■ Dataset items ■
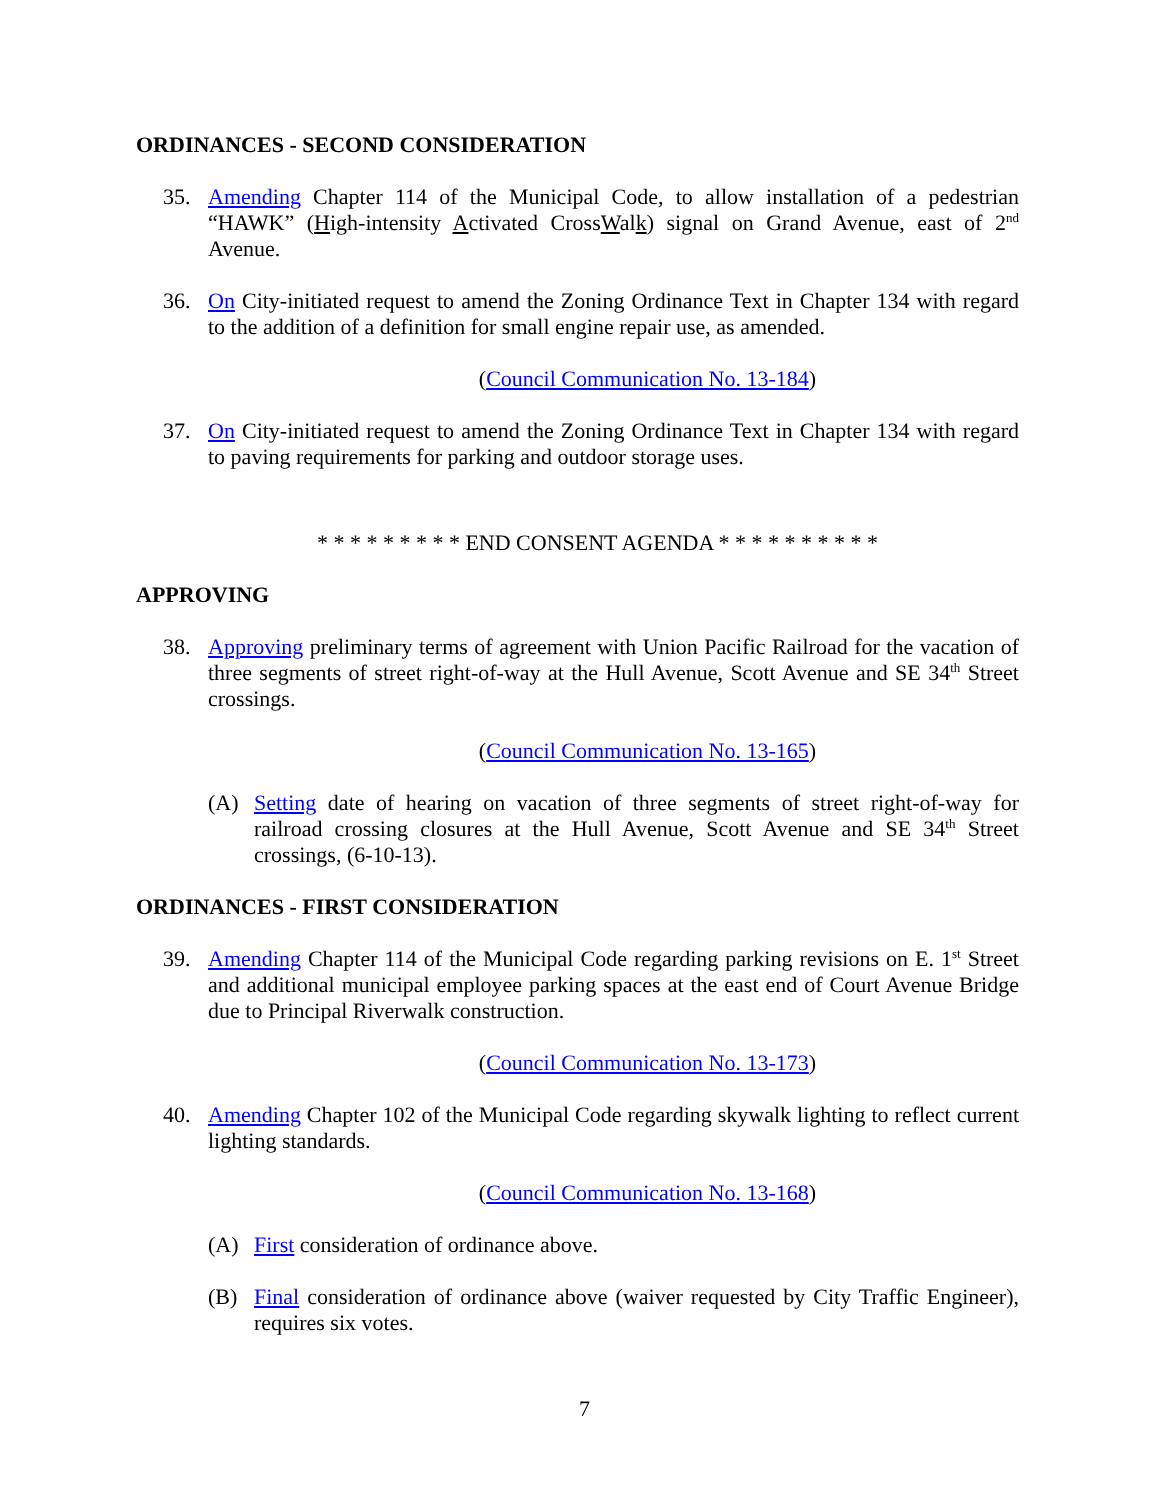ORDINANCES - SECOND CONSIDERATION
35. Amending Chapter 114 of the Municipal Code, to allow installation of a pedestrian “HAWK” (High-intensity Activated CrossWalk) signal on Grand Avenue, east of 2<sup>nd</sup> Avenue.
36. On City-initiated request to amend the Zoning Ordinance Text in Chapter 134 with regard to the addition of a definition for small engine repair use, as amended.
(Council Communication No. 13-184)
37. On City-initiated request to amend the Zoning Ordinance Text in Chapter 134 with regard to paving requirements for parking and outdoor storage uses.
* * * * * * * * * END CONSENT AGENDA * * * * * * * * * *
APPROVING
38. Approving preliminary terms of agreement with Union Pacific Railroad for the vacation of three segments of street right-of-way at the Hull Avenue, Scott Avenue and SE 34<sup>th</sup> Street crossings.
(Council Communication No. 13-165)
(A) Setting date of hearing on vacation of three segments of street right-of-way for railroad crossing closures at the Hull Avenue, Scott Avenue and SE 34<sup>th</sup> Street crossings, (6-10-13).
ORDINANCES - FIRST CONSIDERATION
39. Amending Chapter 114 of the Municipal Code regarding parking revisions on E. 1<sup>st</sup> Street and additional municipal employee parking spaces at the east end of Court Avenue Bridge due to Principal Riverwalk construction.
(Council Communication No. 13-173)
40. Amending Chapter 102 of the Municipal Code regarding skywalk lighting to reflect current lighting standards.
(Council Communication No. 13-168)
(A) First consideration of ordinance above.
(B) Final consideration of ordinance above (waiver requested by City Traffic Engineer), requires six votes.
7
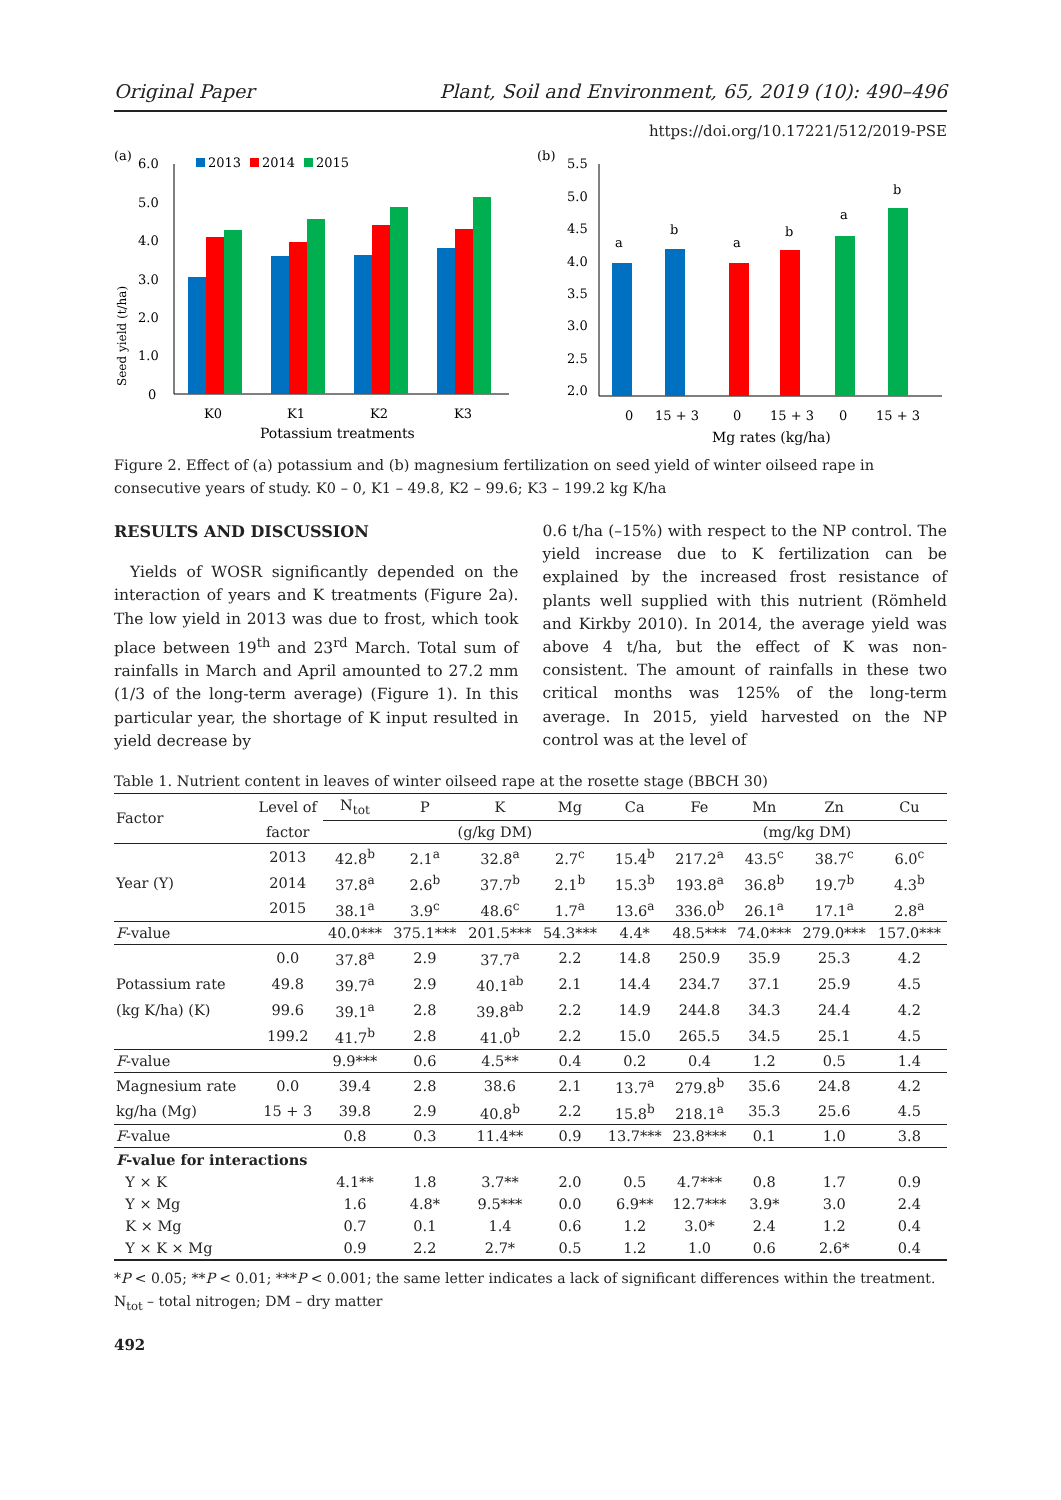Original Paper Plant, Soil and Environment, 65, 2019 (10): 490–496
https://doi.org/10.17221/512/2019-PSE
(a)
6.0
5.0
4.0
3.0
2.0
1.0
0
Seed yield (t/ha)
2013
2014
2015
K0
K1
K2
K3
Potassium treatments
(b)
5.5
5.0
4.5
4.0
3.5
3.0
2.5
2.0
a
b
a
b
a
b
0
15 + 3
0
15 + 3
0
15 + 3
Mg rates (kg/ha)
Figure 2. Effect of (a) potassium and (b) magnesium fertilization on seed yield of winter oilseed rape in consecutive years of study. K0 – 0, K1 – 49.8, K2 – 99.6; K3 – 199.2 kg K/ha
RESULTS AND DISCUSSION
Yields of WOSR significantly depended on the interaction of years and K treatments (Figure 2a). The low yield in 2013 was due to frost, which took place between 19<sup>th</sup> and 23<sup>rd</sup> March. Total sum of rainfalls in March and April amounted to 27.2 mm (1/3 of the long-term average) (Figure 1). In this particular year, the shortage of K input resulted in yield decrease by
0.6 t/ha (–15%) with respect to the NP control. The yield increase due to K fertilization can be explained by the increased frost resistance of plants well supplied with this nutrient (Römheld and Kirkby 2010). In 2014, the average yield was above 4 t/ha, but the effect of K was non-consistent. The amount of rainfalls in these two critical months was 125% of the long-term average. In 2015, yield harvested on the NP control was at the level of
Table 1. Nutrient content in leaves of winter oilseed rape at the rosette stage (BBCH 30)
| Factor | Level of | N<sub>tot</sub> | P | K | Mg | Ca | Fe | Mn | Zn | Cu |
| --- | --- | --- | --- | --- | --- | --- | --- | --- | --- | --- |
| | factor | (g/kg DM) | | | | | (mg/kg DM) | | | |
| | 2013 | 42.8<sup>b</sup> | 2.1<sup>a</sup> | 32.8<sup>a</sup> | 2.7<sup>c</sup> | 15.4<sup>b</sup> | 217.2<sup>a</sup> | 43.5<sup>c</sup> | 38.7<sup>c</sup> | 6.0<sup>c</sup> |
| Year (Y) | 2014 | 37.8<sup>a</sup> | 2.6<sup>b</sup> | 37.7<sup>b</sup> | 2.1<sup>b</sup> | 15.3<sup>b</sup> | 193.8<sup>a</sup> | 36.8<sup>b</sup> | 19.7<sup>b</sup> | 4.3<sup>b</sup> |
| | 2015 | 38.1<sup>a</sup> | 3.9<sup>c</sup> | 48.6<sup>c</sup> | 1.7<sup>a</sup> | 13.6<sup>a</sup> | 336.0<sup>b</sup> | 26.1<sup>a</sup> | 17.1<sup>a</sup> | 2.8<sup>a</sup> |
| F -value | | 40.0*** | 375.1*** | 201.5*** | 54.3*** | 4.4* | 48.5*** | 74.0*** | 279.0*** | 157.0*** |
| | 0.0 | 37.8<sup>a</sup> | 2.9 | 37.7<sup>a</sup> | 2.2 | 14.8 | 250.9 | 35.9 | 25.3 | 4.2 |
| Potassium rate | 49.8 | 39.7<sup>a</sup> | 2.9 | 40.1<sup>ab</sup> | 2.1 | 14.4 | 234.7 | 37.1 | 25.9 | 4.5 |
| (kg K/ha) (K) | 99.6 | 39.1<sup>a</sup> | 2.8 | 39.8<sup>ab</sup> | 2.2 | 14.9 | 244.8 | 34.3 | 24.4 | 4.2 |
| | 199.2 | 41.7<sup>b</sup> | 2.8 | 41.0<sup>b</sup> | 2.2 | 15.0 | 265.5 | 34.5 | 25.1 | 4.5 |
| F -value | | 9.9*** | 0.6 | 4.5** | 0.4 | 0.2 | 0.4 | 1.2 | 0.5 | 1.4 |
| Magnesium rate | 0.0 | 39.4 | 2.8 | 38.6 | 2.1 | 13.7<sup>a</sup> | 279.8<sup>b</sup> | 35.6 | 24.8 | 4.2 |
| kg/ha (Mg) | 15 + 3 | 39.8 | 2.9 | 40.8<sup>b</sup> | 2.2 | 15.8<sup>b</sup> | 218.1<sup>a</sup> | 35.3 | 25.6 | 4.5 |
| F -value | | 0.8 | 0.3 | 11.4** | 0.9 | 13.7*** | 23.8*** | 0.1 | 1.0 | 3.8 |
| F -value for interactions | | | | | | | | | | |
| Y × K | | 4.1** | 1.8 | 3.7** | 2.0 | 0.5 | 4.7*** | 0.8 | 1.7 | 0.9 |
| Y × Mg | | 1.6 | 4.8* | 9.5*** | 0.0 | 6.9** | 12.7*** | 3.9* | 3.0 | 2.4 |
| K × Mg | | 0.7 | 0.1 | 1.4 | 0.6 | 1.2 | 3.0* | 2.4 | 1.2 | 0.4 |
| Y × K × Mg | | 0.9 | 2.2 | 2.7* | 0.5 | 1.2 | 1.0 | 0.6 | 2.6* | 0.4 |
*P < 0.05; **P < 0.01; ***P < 0.001; the same letter indicates a lack of significant differences within the treatment.
N<sub>tot</sub> – total nitrogen; DM – dry matter
492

■ Task prompt ■
Set down every line of the entries above again, exactly as written, but not the pictures.

■ Answer space ■
ORDINANCES - SECOND CONSIDERATION
35. Amending Chapter 114 of the Municipal Code, to allow installation of a pedestrian “HAWK” (High-intensity Activated CrossWalk) signal on Grand Avenue, east of 2<sup>nd</sup> Avenue.
36. On City-initiated request to amend the Zoning Ordinance Text in Chapter 134 with regard to the addition of a definition for small engine repair use, as amended.
(Council Communication No. 13-184)
37. On City-initiated request to amend the Zoning Ordinance Text in Chapter 134 with regard to paving requirements for parking and outdoor storage uses.
* * * * * * * * * END CONSENT AGENDA * * * * * * * * * *
APPROVING
38. Approving preliminary terms of agreement with Union Pacific Railroad for the vacation of three segments of street right-of-way at the Hull Avenue, Scott Avenue and SE 34<sup>th</sup> Street crossings.
(Council Communication No. 13-165)
(A) Setting date of hearing on vacation of three segments of street right-of-way for railroad crossing closures at the Hull Avenue, Scott Avenue and SE 34<sup>th</sup> Street crossings, (6-10-13).
ORDINANCES - FIRST CONSIDERATION
39. Amending Chapter 114 of the Municipal Code regarding parking revisions on E. 1<sup>st</sup> Street and additional municipal employee parking spaces at the east end of Court Avenue Bridge due to Principal Riverwalk construction.
(Council Communication No. 13-173)
40. Amending Chapter 102 of the Municipal Code regarding skywalk lighting to reflect current lighting standards.
(Council Communication No. 13-168)
(A) First consideration of ordinance above.
(B) Final consideration of ordinance above (waiver requested by City Traffic Engineer), requires six votes.
7
Original Paper Plant, Soil and Environment, 65, 2019 (10): 490–496
https://doi.org/10.17221/512/2019-PSE
(a)
6.0
5.0
4.0
3.0
2.0
1.0
0
Seed yield (t/ha)
2013
2014
2015
K0
K1
K2
K3
Potassium treatments
(b)
5.5
5.0
4.5
4.0
3.5
3.0
2.5
2.0
a
b
a
b
a
b
0
15 + 3
0
15 + 3
0
15 + 3
Mg rates (kg/ha)
Figure 2. Effect of (a) potassium and (b) magnesium fertilization on seed yield of winter oilseed rape in consecutive years of study. K0 – 0, K1 – 49.8, K2 – 99.6; K3 – 199.2 kg K/ha
RESULTS AND DISCUSSION
Yields of WOSR significantly depended on the interaction of years and K treatments (Figure 2a). The low yield in 2013 was due to frost, which took place between 19<sup>th</sup> and 23<sup>rd</sup> March. Total sum of rainfalls in March and April amounted to 27.2 mm (1/3 of the long-term average) (Figure 1). In this particular year, the shortage of K input resulted in yield decrease by
0.6 t/ha (–15%) with respect to the NP control. The yield increase due to K fertilization can be explained by the increased frost resistance of plants well supplied with this nutrient (Römheld and Kirkby 2010). In 2014, the average yield was above 4 t/ha, but the effect of K was non-consistent. The amount of rainfalls in these two critical months was 125% of the long-term average. In 2015, yield harvested on the NP control was at the level of
Table 1. Nutrient content in leaves of winter oilseed rape at the rosette stage (BBCH 30)
| Factor | Level of | N<sub>tot</sub> | P | K | Mg | Ca | Fe | Mn | Zn | Cu |
| --- | --- | --- | --- | --- | --- | --- | --- | --- | --- | --- |
| | factor | (g/kg DM) | | | | | (mg/kg DM) | | | |
| | 2013 | 42.8<sup>b</sup> | 2.1<sup>a</sup> | 32.8<sup>a</sup> | 2.7<sup>c</sup> | 15.4<sup>b</sup> | 217.2<sup>a</sup> | 43.5<sup>c</sup> | 38.7<sup>c</sup> | 6.0<sup>c</sup> |
| Year (Y) | 2014 | 37.8<sup>a</sup> | 2.6<sup>b</sup> | 37.7<sup>b</sup> | 2.1<sup>b</sup> | 15.3<sup>b</sup> | 193.8<sup>a</sup> | 36.8<sup>b</sup> | 19.7<sup>b</sup> | 4.3<sup>b</sup> |
| | 2015 | 38.1<sup>a</sup> | 3.9<sup>c</sup> | 48.6<sup>c</sup> | 1.7<sup>a</sup> | 13.6<sup>a</sup> | 336.0<sup>b</sup> | 26.1<sup>a</sup> | 17.1<sup>a</sup> | 2.8<sup>a</sup> |
| F -value | | 40.0*** | 375.1*** | 201.5*** | 54.3*** | 4.4* | 48.5*** | 74.0*** | 279.0*** | 157.0*** |
| | 0.0 | 37.8<sup>a</sup> | 2.9 | 37.7<sup>a</sup> | 2.2 | 14.8 | 250.9 | 35.9 | 25.3 | 4.2 |
| Potassium rate | 49.8 | 39.7<sup>a</sup> | 2.9 | 40.1<sup>ab</sup> | 2.1 | 14.4 | 234.7 | 37.1 | 25.9 | 4.5 |
| (kg K/ha) (K) | 99.6 | 39.1<sup>a</sup> | 2.8 | 39.8<sup>ab</sup> | 2.2 | 14.9 | 244.8 | 34.3 | 24.4 | 4.2 |
| | 199.2 | 41.7<sup>b</sup> | 2.8 | 41.0<sup>b</sup> | 2.2 | 15.0 | 265.5 | 34.5 | 25.1 | 4.5 |
| F -value | | 9.9*** | 0.6 | 4.5** | 0.4 | 0.2 | 0.4 | 1.2 | 0.5 | 1.4 |
| Magnesium rate | 0.0 | 39.4 | 2.8 | 38.6 | 2.1 | 13.7<sup>a</sup> | 279.8<sup>b</sup> | 35.6 | 24.8 | 4.2 |
| kg/ha (Mg) | 15 + 3 | 39.8 | 2.9 | 40.8<sup>b</sup> | 2.2 | 15.8<sup>b</sup> | 218.1<sup>a</sup> | 35.3 | 25.6 | 4.5 |
| F -value | | 0.8 | 0.3 | 11.4** | 0.9 | 13.7*** | 23.8*** | 0.1 | 1.0 | 3.8 |
| F -value for interactions | | | | | | | | | | |
| Y × K | | 4.1** | 1.8 | 3.7** | 2.0 | 0.5 | 4.7*** | 0.8 | 1.7 | 0.9 |
| Y × Mg | | 1.6 | 4.8* | 9.5*** | 0.0 | 6.9** | 12.7*** | 3.9* | 3.0 | 2.4 |
| K × Mg | | 0.7 | 0.1 | 1.4 | 0.6 | 1.2 | 3.0* | 2.4 | 1.2 | 0.4 |
| Y × K × Mg | | 0.9 | 2.2 | 2.7* | 0.5 | 1.2 | 1.0 | 0.6 | 2.6* | 0.4 |
*P < 0.05; **P < 0.01; ***P < 0.001; the same letter indicates a lack of significant differences within the treatment.
N<sub>tot</sub> – total nitrogen; DM – dry matter
492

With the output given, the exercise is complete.